** ACTIVITY **
Write down each of the records again, exactly and in full.

________________

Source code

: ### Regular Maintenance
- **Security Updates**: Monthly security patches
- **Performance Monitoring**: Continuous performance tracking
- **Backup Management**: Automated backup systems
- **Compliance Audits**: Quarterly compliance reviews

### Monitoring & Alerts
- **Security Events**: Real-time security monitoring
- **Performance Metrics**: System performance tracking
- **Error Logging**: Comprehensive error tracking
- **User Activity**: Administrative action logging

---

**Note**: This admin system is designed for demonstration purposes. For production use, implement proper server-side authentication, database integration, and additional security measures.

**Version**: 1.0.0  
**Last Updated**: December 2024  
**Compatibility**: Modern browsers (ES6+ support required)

________________

** SOLUTION **
Source code

: ### Regular Maintenance
- **Security Updates**: Monthly security patches
- **Performance Monitoring**: Continuous performance tracking
- **Backup Management**: Automated backup systems
- **Compliance Audits**: Quarterly compliance reviews

### Monitoring & Alerts
- **Security Events**: Real-time security monitoring
- **Performance Metrics**: System performance tracking
- **Error Logging**: Comprehensive error tracking
- **User Activity**: Administrative action logging

---

**Note**: This admin system is designed for demonstration purposes. For production use, implement proper server-side authentication, database integration, and additional security measures.

**Version**: 1.0.0  
**Last Updated**: December 2024  
**Compatibility**: Modern browsers (ES6+ support required)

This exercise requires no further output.